I have to agree on all accounts. I'm also a fan of Woody and Ellroy, and basically every single person involved in this picture.
I also did not see how he was such a horrible person as they kept trying to shove in our faces. His family was nothing but irritating and disrespectful toward him, and I found myself feeling sorry for his position (and for my own, having to watch this). The date rape nickname didn't even make sense within the context of his history, and I agree that even if it did - nobody would call him that; officers or teenage daughters.
The movie started out realistically enough with him being a seasoned field training officer walking through a female rookie on the rules of the street, and this could've been an interesting dynamic. Unfortunately it lasted 2 minutes tops and somehow he became a one man unit in a part of town, and in a city that always pairs up officers. But had they done this none of the movie could have been possible (him slouched over in squad car drinking from a liquor bottle and sharing it with Ben Foster in broad daylight in a public parking lot for the world to videotape, for instance). One unrealistic aspect built upon another in order to turn the audience against him. After he beats up the motorist somehow he still continues his (solo?) beat on the same division. There's no way an officer from any city (let alone LA with racial tensions) would be back on the streets until after it has completely been investigated, cleared, and passed over; even then he wouldn't be back on the division for awhile (if ever).
His comment about "9 out of 10 cops would've shot him" seems to play more to the anti-police audience than for the actual movie, and I've see enough people on these forums and in reviews rally behind that line on how true it is. I'm not sure what world these people live in, but officers don't murder civilians who run from a car accident 90% of the time. What he did in that situation wasn't even that bad. From what I could tell the guy was still actively resisting and trying to flee during the first 5 or so blows with the baton. I'm not sure how long he went after that, because the first I see of him hitting the guy who isn't fleeing is on video tape at police headquarters. Keep in mind, they didn't have tasers back then, and that guy wasn't exactly a skinny crackhead.

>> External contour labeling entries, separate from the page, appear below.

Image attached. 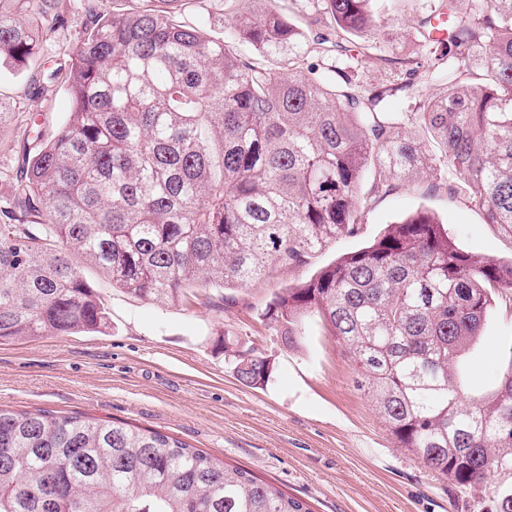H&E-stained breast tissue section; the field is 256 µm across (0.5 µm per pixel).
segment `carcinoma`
Here are the masks:
<instances>
[{
    "label": "carcinoma",
    "mask_w": 512,
    "mask_h": 512,
    "mask_svg": "<svg viewBox=\"0 0 512 512\" xmlns=\"http://www.w3.org/2000/svg\"><path fill=\"white\" fill-rule=\"evenodd\" d=\"M193 0L103 13L83 0L74 46L43 55L68 24L65 0H0V66L63 80L71 109L13 178L0 205V343L108 326L90 266L151 303L191 288L243 287L359 233L371 197L419 176L462 193L512 237V0L463 12L440 0L417 38L445 90L362 92L326 64L398 38L374 0H316L287 19L276 0H224L223 38L183 18ZM253 50L246 56L241 47ZM369 196H364L366 179ZM512 259L485 263L418 211L370 245L283 289L267 315L296 345L316 313L358 370L397 447L460 485L512 470V368L468 396L465 354ZM237 380L268 383L266 355H236ZM0 512H309L304 503L168 435L82 415L0 409Z\"/></svg>",
    "instance_id": "1"
}]
</instances>
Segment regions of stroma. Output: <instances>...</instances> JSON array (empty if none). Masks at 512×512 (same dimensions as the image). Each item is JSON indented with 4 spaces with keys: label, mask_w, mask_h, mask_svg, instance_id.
Segmentation results:
<instances>
[{
    "label": "stroma",
    "mask_w": 512,
    "mask_h": 512,
    "mask_svg": "<svg viewBox=\"0 0 512 512\" xmlns=\"http://www.w3.org/2000/svg\"><path fill=\"white\" fill-rule=\"evenodd\" d=\"M390 21L406 30L398 49L380 44L353 63L356 80L377 86L385 57L419 49L420 19L436 0H399ZM25 123L0 128V199L10 196L22 163ZM432 212L455 245L480 260L512 257V238L485 223L463 195L425 183L397 185L373 198L361 232L341 237L301 264L273 266L245 288H195L190 304L158 305L85 276L103 300L109 325L99 332L42 336L0 344V409L49 410L151 429L250 471L303 501L309 512H499L512 494V471L471 487L436 475L397 448L335 337L306 318L291 348L265 312L282 288L310 279L344 254L370 245L388 225L417 209ZM483 336L470 356L469 392L497 388L512 366V289L493 293ZM273 359L266 386L247 388L221 338Z\"/></svg>",
    "instance_id": "1"
}]
</instances>
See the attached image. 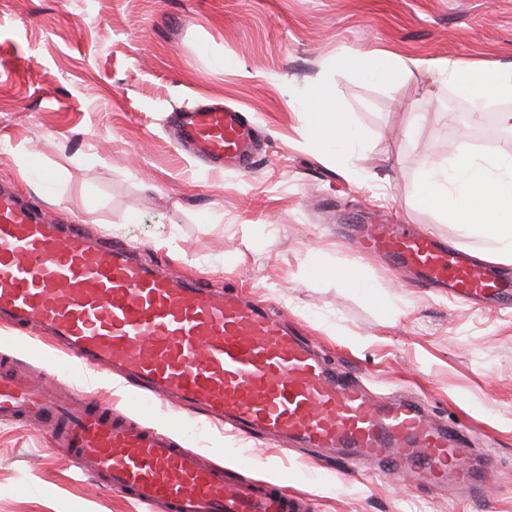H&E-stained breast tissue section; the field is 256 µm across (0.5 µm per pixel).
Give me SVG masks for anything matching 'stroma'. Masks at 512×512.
<instances>
[{"label":"stroma","mask_w":512,"mask_h":512,"mask_svg":"<svg viewBox=\"0 0 512 512\" xmlns=\"http://www.w3.org/2000/svg\"><path fill=\"white\" fill-rule=\"evenodd\" d=\"M347 47L392 54L407 69L392 84L337 70ZM453 61L512 63V0H0V184L59 223L95 215L92 236L280 308L374 395L415 396L461 425L494 483L483 498L391 487L375 467L239 437L159 402L131 418L179 419L182 446L230 475L250 455L251 478L308 494L312 512H512V310L410 286L345 240L351 224H419L486 260V242L459 237L411 192L425 166L462 147L512 154V131L497 124L484 138L459 111ZM320 83L361 152L340 159L308 141L299 106ZM203 101L256 126L250 173L210 170L171 143L174 113ZM315 262L352 266L361 287L309 276ZM54 380L125 408L118 381L66 355ZM50 445L45 429L0 422V512H143L67 464L43 462Z\"/></svg>","instance_id":"obj_1"}]
</instances>
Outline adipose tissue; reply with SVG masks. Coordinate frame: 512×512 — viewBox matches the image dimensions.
<instances>
[{"instance_id":"1","label":"adipose tissue","mask_w":512,"mask_h":512,"mask_svg":"<svg viewBox=\"0 0 512 512\" xmlns=\"http://www.w3.org/2000/svg\"><path fill=\"white\" fill-rule=\"evenodd\" d=\"M338 68L368 72L383 81L396 82L402 72L385 55L342 51ZM457 93L474 102L476 112L486 104L512 100V64L451 63ZM313 105L305 111L310 138L324 149L347 154L357 141L343 112L336 106L330 85H317ZM412 192L426 207L443 214L465 236H476L491 246L490 256L512 265V155H474L469 149L450 162L423 169Z\"/></svg>"}]
</instances>
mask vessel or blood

Still, he wouldn't be on the street after that. When he suddenly shows up a few scenes later in uniform I expect the whole audience was confused along with me. Though he had to be back on duty in order to do his next evil deed, so build yet another unrealistic aspect built upon another.

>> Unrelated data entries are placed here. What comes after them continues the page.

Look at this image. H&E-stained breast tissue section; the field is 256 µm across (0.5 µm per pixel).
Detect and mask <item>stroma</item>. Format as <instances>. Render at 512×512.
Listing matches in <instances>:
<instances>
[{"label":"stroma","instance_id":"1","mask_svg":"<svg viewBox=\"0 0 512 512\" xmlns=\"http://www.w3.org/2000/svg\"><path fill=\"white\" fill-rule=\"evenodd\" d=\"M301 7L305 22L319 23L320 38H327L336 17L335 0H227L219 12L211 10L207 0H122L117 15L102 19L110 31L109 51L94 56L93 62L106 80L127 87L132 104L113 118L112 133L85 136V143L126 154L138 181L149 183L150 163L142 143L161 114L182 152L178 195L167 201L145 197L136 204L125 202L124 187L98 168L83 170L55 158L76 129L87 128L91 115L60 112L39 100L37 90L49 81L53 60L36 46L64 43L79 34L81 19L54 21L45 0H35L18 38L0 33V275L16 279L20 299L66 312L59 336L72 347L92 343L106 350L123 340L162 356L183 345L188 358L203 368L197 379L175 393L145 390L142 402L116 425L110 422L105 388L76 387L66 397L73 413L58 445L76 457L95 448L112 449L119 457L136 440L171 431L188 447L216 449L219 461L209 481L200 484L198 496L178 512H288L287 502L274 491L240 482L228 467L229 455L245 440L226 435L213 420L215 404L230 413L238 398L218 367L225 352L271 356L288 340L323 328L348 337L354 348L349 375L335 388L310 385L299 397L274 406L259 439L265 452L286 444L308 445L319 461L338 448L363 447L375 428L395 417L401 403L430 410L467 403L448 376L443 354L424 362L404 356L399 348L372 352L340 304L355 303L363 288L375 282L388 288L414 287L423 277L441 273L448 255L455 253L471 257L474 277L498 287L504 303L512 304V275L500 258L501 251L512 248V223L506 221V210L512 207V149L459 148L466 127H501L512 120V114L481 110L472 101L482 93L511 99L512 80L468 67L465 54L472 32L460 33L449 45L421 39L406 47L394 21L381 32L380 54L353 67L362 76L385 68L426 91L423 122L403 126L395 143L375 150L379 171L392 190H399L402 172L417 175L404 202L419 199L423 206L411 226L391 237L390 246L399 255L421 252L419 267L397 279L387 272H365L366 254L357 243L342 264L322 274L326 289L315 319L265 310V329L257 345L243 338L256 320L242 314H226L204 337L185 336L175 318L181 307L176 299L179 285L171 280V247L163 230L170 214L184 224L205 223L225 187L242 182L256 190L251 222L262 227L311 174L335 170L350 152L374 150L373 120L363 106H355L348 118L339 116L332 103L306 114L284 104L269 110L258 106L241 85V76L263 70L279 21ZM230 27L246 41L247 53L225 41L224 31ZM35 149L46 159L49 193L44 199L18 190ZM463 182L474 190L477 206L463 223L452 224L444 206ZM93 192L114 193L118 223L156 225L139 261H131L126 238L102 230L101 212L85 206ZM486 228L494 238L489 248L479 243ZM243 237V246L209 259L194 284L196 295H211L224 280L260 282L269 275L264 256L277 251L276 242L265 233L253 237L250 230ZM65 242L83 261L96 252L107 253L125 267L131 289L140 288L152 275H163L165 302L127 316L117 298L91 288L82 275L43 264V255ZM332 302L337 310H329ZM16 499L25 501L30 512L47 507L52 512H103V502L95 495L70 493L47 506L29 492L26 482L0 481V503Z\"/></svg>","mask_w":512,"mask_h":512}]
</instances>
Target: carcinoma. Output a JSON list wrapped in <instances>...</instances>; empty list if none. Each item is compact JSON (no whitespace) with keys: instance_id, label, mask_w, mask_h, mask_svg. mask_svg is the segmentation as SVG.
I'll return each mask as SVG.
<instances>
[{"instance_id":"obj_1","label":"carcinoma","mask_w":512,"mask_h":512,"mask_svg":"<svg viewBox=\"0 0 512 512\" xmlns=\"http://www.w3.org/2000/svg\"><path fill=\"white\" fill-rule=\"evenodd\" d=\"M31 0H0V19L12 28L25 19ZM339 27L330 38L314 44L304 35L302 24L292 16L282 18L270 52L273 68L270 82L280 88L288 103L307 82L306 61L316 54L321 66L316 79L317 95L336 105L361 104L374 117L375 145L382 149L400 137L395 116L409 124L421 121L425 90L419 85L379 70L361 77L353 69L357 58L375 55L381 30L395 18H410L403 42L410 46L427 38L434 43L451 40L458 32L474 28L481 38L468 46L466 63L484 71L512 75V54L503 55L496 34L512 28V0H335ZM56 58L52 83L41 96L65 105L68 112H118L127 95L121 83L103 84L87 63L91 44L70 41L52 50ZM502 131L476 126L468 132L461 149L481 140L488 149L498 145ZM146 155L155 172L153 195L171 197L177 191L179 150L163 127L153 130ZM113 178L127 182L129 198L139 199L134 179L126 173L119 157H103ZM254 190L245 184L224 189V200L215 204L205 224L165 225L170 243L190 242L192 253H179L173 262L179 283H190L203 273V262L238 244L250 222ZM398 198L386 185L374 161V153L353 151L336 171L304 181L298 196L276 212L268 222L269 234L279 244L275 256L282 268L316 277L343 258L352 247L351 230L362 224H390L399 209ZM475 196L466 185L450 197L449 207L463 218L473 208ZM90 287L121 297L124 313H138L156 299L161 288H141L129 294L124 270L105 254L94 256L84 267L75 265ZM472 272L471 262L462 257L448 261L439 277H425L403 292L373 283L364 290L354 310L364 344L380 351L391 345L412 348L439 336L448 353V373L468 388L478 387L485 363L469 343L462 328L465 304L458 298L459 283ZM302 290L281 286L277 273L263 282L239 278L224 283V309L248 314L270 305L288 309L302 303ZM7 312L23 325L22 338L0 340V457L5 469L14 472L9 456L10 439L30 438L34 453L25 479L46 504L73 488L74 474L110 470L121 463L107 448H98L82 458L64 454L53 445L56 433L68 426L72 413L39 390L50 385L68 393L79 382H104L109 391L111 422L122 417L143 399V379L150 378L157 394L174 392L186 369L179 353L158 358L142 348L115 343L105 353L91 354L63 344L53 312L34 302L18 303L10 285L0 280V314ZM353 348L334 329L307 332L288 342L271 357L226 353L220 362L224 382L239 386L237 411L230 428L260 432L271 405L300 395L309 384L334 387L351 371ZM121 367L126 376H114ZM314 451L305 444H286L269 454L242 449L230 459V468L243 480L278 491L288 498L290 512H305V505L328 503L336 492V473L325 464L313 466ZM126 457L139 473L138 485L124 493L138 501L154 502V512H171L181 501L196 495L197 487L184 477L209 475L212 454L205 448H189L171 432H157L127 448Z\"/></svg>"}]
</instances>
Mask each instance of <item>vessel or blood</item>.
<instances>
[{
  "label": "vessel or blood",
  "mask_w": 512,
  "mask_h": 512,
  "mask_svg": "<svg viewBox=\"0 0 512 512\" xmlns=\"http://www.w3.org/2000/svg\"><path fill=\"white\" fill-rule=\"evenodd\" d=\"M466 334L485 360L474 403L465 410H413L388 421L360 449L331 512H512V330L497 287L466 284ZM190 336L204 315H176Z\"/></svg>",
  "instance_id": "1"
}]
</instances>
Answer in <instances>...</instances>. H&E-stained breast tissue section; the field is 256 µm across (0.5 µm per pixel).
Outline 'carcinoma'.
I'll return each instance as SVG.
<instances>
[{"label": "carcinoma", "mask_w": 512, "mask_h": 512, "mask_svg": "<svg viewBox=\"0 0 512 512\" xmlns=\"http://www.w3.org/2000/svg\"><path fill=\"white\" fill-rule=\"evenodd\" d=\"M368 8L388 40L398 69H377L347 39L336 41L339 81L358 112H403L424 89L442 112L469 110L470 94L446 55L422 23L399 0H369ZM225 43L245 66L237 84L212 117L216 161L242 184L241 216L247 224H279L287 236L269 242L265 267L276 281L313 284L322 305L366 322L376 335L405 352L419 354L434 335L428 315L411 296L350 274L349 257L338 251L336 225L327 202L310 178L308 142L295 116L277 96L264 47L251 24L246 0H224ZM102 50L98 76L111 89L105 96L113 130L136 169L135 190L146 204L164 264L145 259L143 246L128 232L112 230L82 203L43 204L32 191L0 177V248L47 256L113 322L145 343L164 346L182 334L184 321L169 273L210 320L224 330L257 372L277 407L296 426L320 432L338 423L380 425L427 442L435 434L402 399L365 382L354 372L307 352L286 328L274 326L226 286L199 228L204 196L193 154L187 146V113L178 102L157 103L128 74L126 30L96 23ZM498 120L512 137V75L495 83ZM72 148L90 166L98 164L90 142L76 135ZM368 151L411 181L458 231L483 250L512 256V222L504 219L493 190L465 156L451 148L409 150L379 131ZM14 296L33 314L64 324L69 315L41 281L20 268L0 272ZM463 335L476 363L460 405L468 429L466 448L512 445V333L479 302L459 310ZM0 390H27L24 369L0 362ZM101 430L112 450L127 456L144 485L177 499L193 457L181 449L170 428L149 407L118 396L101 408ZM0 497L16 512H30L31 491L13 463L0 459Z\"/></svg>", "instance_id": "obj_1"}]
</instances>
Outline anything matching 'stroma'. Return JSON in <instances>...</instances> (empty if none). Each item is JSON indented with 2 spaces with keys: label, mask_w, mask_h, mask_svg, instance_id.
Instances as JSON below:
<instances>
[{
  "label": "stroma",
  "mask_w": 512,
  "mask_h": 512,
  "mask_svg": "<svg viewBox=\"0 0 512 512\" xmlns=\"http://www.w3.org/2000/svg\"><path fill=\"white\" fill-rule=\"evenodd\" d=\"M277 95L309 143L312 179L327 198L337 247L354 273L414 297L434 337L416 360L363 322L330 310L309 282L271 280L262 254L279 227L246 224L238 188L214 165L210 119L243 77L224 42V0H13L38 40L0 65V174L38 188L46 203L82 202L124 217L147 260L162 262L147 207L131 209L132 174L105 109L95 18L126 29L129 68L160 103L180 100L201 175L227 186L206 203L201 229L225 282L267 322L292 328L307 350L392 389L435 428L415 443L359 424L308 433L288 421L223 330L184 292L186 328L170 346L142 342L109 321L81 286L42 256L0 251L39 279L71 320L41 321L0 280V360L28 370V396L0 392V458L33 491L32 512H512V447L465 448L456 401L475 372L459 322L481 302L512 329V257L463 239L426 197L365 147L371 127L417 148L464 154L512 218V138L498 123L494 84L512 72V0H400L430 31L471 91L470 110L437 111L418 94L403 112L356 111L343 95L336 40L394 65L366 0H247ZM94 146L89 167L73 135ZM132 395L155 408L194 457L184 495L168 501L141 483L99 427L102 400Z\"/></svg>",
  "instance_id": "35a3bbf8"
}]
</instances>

Somehow on duty he manages to be all out by himself with no squad car, no radio (as Ice Cube points out), and still no partner in a bad part of town late at night (what happened to him working day shift?) where the next event occurs. The game gets robbed by heavily armed suspects, and as others have pointed out - for some reason an unarmed poker player gives active chase to these heavily armed men for blocks. Why does he do this? So that our evil officer can shoot him by mistake (or intentionally, DUN DUN DUN). It's a plot device that makes no sense and is there solely to push the audience even further against him. I would say that his shoot, aside from killing the "innocent" idiot, was completely justifiable. Which is why they had to add the idiot. Taking a few thousand dollars from an illegal game run by gang bangers to support his ex wives and daughters just doesn't cut it for this script. So he plants a gun on the idiot and his good ol drinking buddy somehow sees the whole thing from the street 30 feet below and behind bushes. So when Woody gives his drinking buddy the attorney's card and finds out he has told on him, we have to wonder when the screen goes black whether he kills himself or not. Another unrealistic aspect would be the simple matter of a drug screen post-shooting. This is standard policy not only in the LAPD, but in every city, in every state in the Union. The drugs and alcohol would've been something of an issue you'd think. Drugs which he was getting from a pharmacist in exchange for clearing his sons arrest record... Was he making that up? Did his son really get arrested? Was he really going to make that go away? Did the guy even have a son? These questions are acceptably left unanswered, that is, until he keeps going back to the pharmacist. Either his son is out of jail by this point or he isn't. Come on.
I could just go on, but there's no point. I can handle plot holes and the screenwriter/director having no clue about police work, lingo, tactics, policy, etc... But to be boring on top of that, along with no discernible story? In the words of Lt Aldo, "Now that I can't abide."